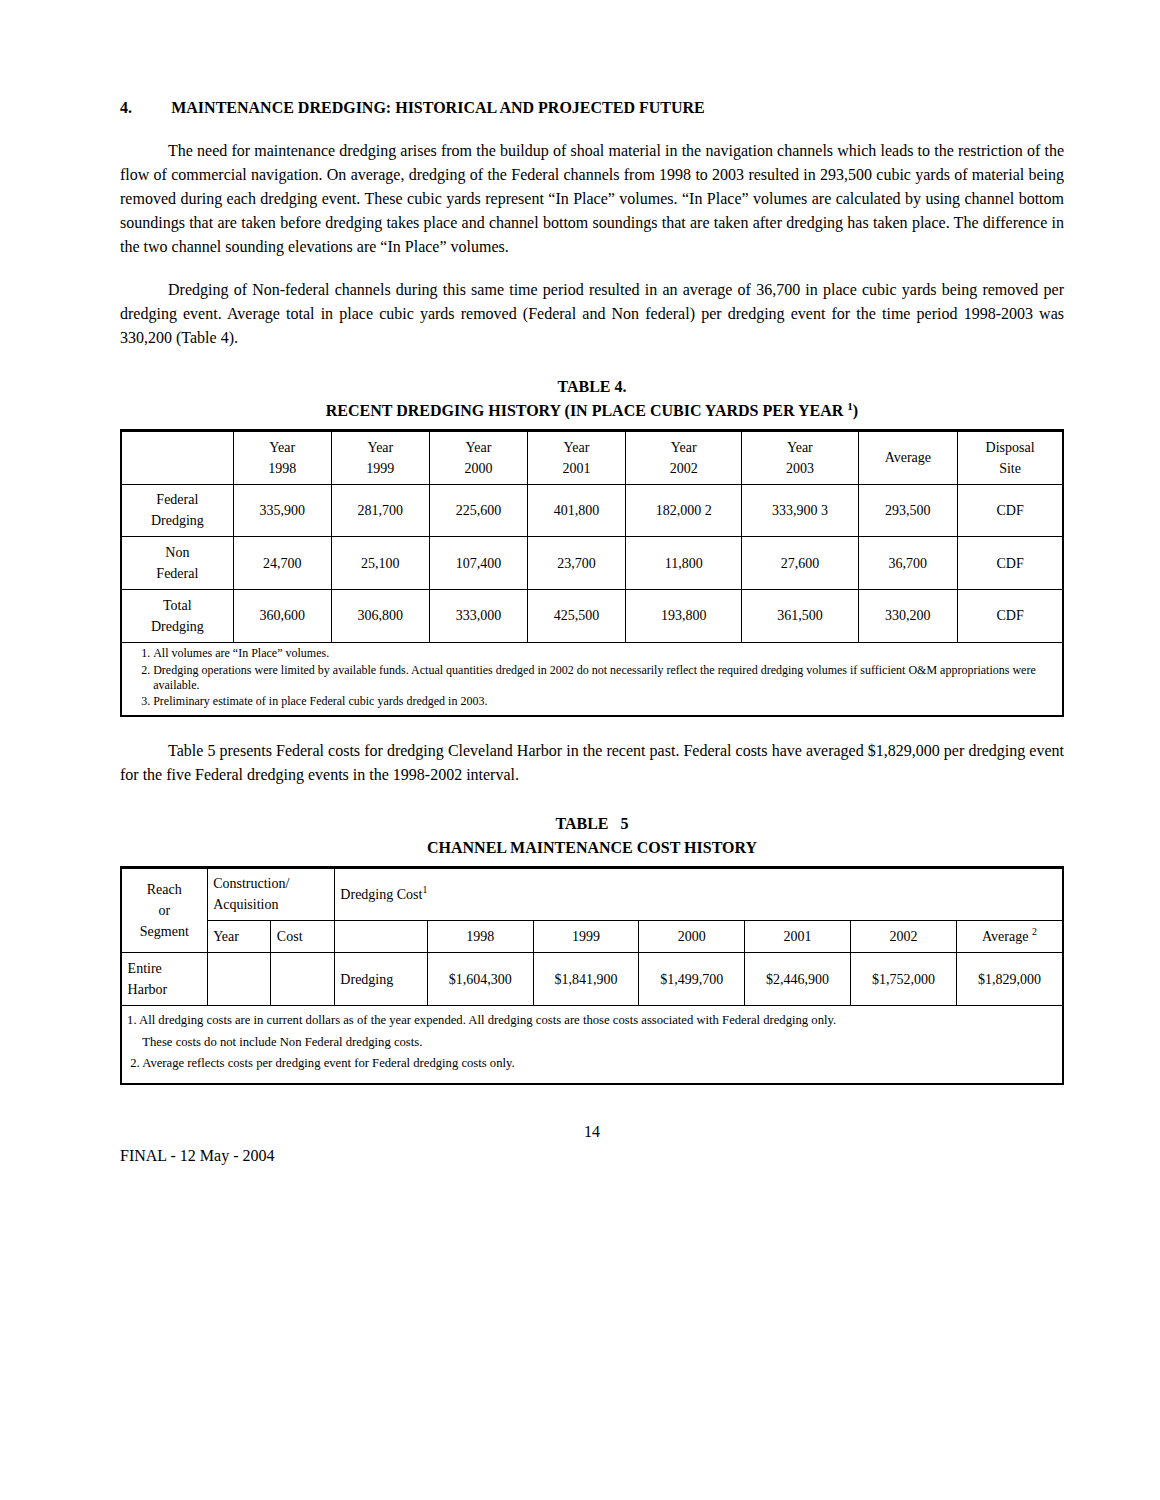4. MAINTENANCE DREDGING: HISTORICAL AND PROJECTED FUTURE
The need for maintenance dredging arises from the buildup of shoal material in the navigation channels which leads to the restriction of the flow of commercial navigation. On average, dredging of the Federal channels from 1998 to 2003 resulted in 293,500 cubic yards of material being removed during each dredging event. These cubic yards represent “In Place” volumes. “In Place” volumes are calculated by using channel bottom soundings that are taken before dredging takes place and channel bottom soundings that are taken after dredging has taken place. The difference in the two channel sounding elevations are “In Place” volumes.
Dredging of Non-federal channels during this same time period resulted in an average of 36,700 in place cubic yards being removed per dredging event. Average total in place cubic yards removed (Federal and Non federal) per dredging event for the time period 1998-2003 was 330,200 (Table 4).
TABLE 4. RECENT DREDGING HISTORY (IN PLACE CUBIC YARDS PER YEAR 1 )
| | Year 1998 | Year 1999 | Year 2000 | Year 2001 | Year 2002 | Year 2003 | Average | Disposal Site |
| Federal Dredging | 335,900 | 281,700 | 225,600 | 401,800 | 182,000 2 | 333,900 3 | 293,500 | CDF |
| Non Federal | 24,700 | 25,100 | 107,400 | 23,700 | 11,800 | 27,600 | 36,700 | CDF |
| Total Dredging | 360,600 | 306,800 | 333,000 | 425,500 | 193,800 | 361,500 | 330,200 | CDF |
| All volumes are “In Place” volumes. Dredging operations were limited by available funds. Actual quantities dredged in 2002 do not necessarily reflect the required dredging volumes if sufficient O&M appropriations were available. Preliminary estimate of in place Federal cubic yards dredged in 2003. |
Table 5 presents Federal costs for dredging Cleveland Harbor in the recent past. Federal costs have averaged $1,829,000 per dredging event for the five Federal dredging events in the 1998-2002 interval.
TABLE 5 CHANNEL MAINTENANCE COST HISTORY
| Reach or Segment | Construction/ Acquisition | Dredging Cost 1 |
| Year | Cost | | 1998 | 1999 | 2000 | 2001 | 2002 | Average 2 |
| Entire Harbor | | | Dredging | $1,604,300 | $1,841,900 | $1,499,700 | $2,446,900 | $1,752,000 | $1,829,000 |
| 1. All dredging costs are in current dollars as of the year expended. All dredging costs are those costs associated with Federal dredging only. These costs do not include Non Federal dredging costs. 2. Average reflects costs per dredging event for Federal dredging costs only. |
14
FINAL - 12 May - 2004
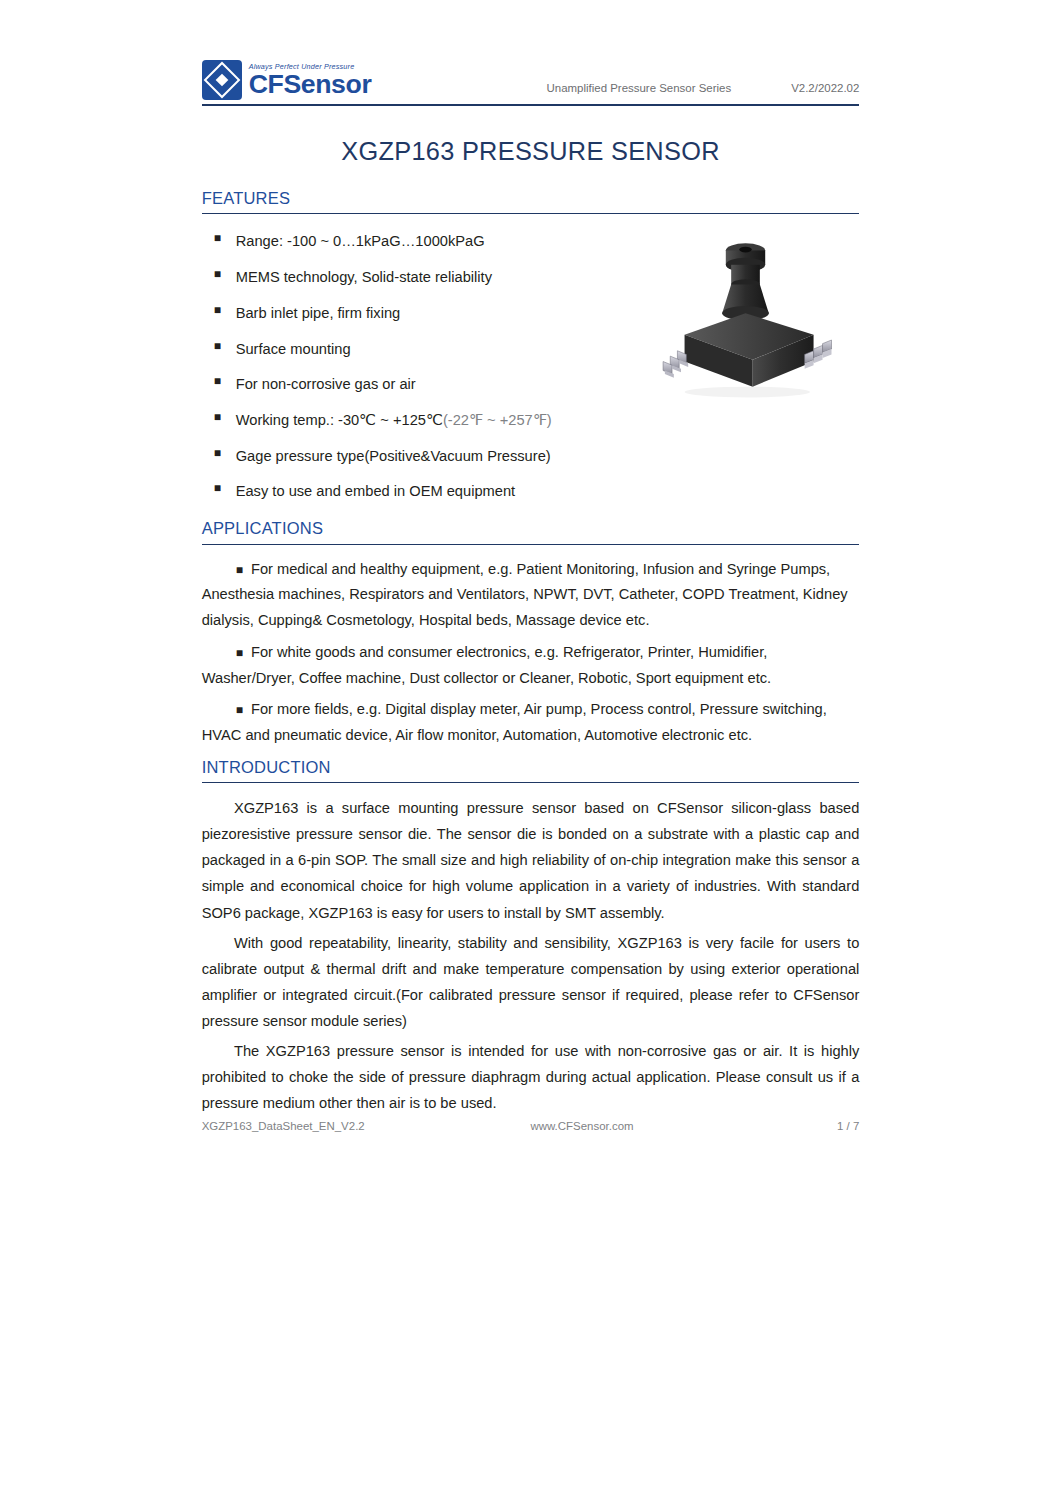Always Perfect Under Pressure
CFSensor
Unamplified Pressure Sensor Series V2.2/2022.02
XGZP163 PRESSURE SENSOR
FEATURES
Range: -100 ~ 0…1kPaG…1000kPaG
MEMS technology, Solid-state reliability
Barb inlet pipe, firm fixing
Surface mounting
For non-corrosive gas or air
Working temp.: -30℃ ~ +125℃(-22℉ ~ +257℉)
Gage pressure type(Positive&Vacuum Pressure)
Easy to use and embed in OEM equipment
APPLICATIONS
■For medical and healthy equipment, e.g. Patient Monitoring, Infusion and Syringe Pumps, Anesthesia machines, Respirators and Ventilators, NPWT, DVT, Catheter, COPD Treatment, Kidney dialysis, Cupping& Cosmetology, Hospital beds, Massage device etc.
■For white goods and consumer electronics, e.g. Refrigerator, Printer, Humidifier, Washer/Dryer, Coffee machine, Dust collector or Cleaner, Robotic, Sport equipment etc.
■For more fields, e.g. Digital display meter, Air pump, Process control, Pressure switching, HVAC and pneumatic device, Air flow monitor, Automation, Automotive electronic etc.
INTRODUCTION
XGZP163 is a surface mounting pressure sensor based on CFSensor silicon-glass based piezoresistive pressure sensor die. The sensor die is bonded on a substrate with a plastic cap and packaged in a 6-pin SOP. The small size and high reliability of on-chip integration make this sensor a simple and economical choice for high volume application in a variety of industries. With standard SOP6 package, XGZP163 is easy for users to install by SMT assembly.
With good repeatability, linearity, stability and sensibility, XGZP163 is very facile for users to calibrate output & thermal drift and make temperature compensation by using exterior operational amplifier or integrated circuit.(For calibrated pressure sensor if required, please refer to CFSensor pressure sensor module series)
The XGZP163 pressure sensor is intended for use with non-corrosive gas or air. It is highly prohibited to choke the side of pressure diaphragm during actual application. Please consult us if a pressure medium other then air is to be used.
XGZP163_DataSheet_EN_V2.2 www.CFSensor.com 1 / 7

TASK DETAILS: From the records above, return exactly the lines running from the one that contains "costs only. |" down to the one that contains "XGZP163 is a", both included, without any pictures.

SOLUTION TO THIS EXERCISE:
| 1. All dredging costs are in current dollars as of the year expended. All dredging costs are those costs associated with Federal dredging only. These costs do not include Non Federal dredging costs. 2. Average reflects costs per dredging event for Federal dredging costs only. |
14
FINAL - 12 May - 2004
Always Perfect Under Pressure
CFSensor
Unamplified Pressure Sensor Series V2.2/2022.02
XGZP163 PRESSURE SENSOR
FEATURES
Range: -100 ~ 0…1kPaG…1000kPaG
MEMS technology, Solid-state reliability
Barb inlet pipe, firm fixing
Surface mounting
For non-corrosive gas or air
Working temp.: -30℃ ~ +125℃(-22℉ ~ +257℉)
Gage pressure type(Positive&Vacuum Pressure)
Easy to use and embed in OEM equipment
APPLICATIONS
■For medical and healthy equipment, e.g. Patient Monitoring, Infusion and Syringe Pumps, Anesthesia machines, Respirators and Ventilators, NPWT, DVT, Catheter, COPD Treatment, Kidney dialysis, Cupping& Cosmetology, Hospital beds, Massage device etc.
■For white goods and consumer electronics, e.g. Refrigerator, Printer, Humidifier, Washer/Dryer, Coffee machine, Dust collector or Cleaner, Robotic, Sport equipment etc.
■For more fields, e.g. Digital display meter, Air pump, Process control, Pressure switching, HVAC and pneumatic device, Air flow monitor, Automation, Automotive electronic etc.
INTRODUCTION
XGZP163 is a surface mounting pressure sensor based on CFSensor silicon-glass based piezoresistive pressure sensor die. The sensor die is bonded on a substrate with a plastic cap and packaged in a 6-pin SOP. The small size and high reliability of on-chip integration make this sensor a simple and economical choice for high volume application in a variety of industries. With standard SOP6 package, XGZP163 is easy for users to install by SMT assembly.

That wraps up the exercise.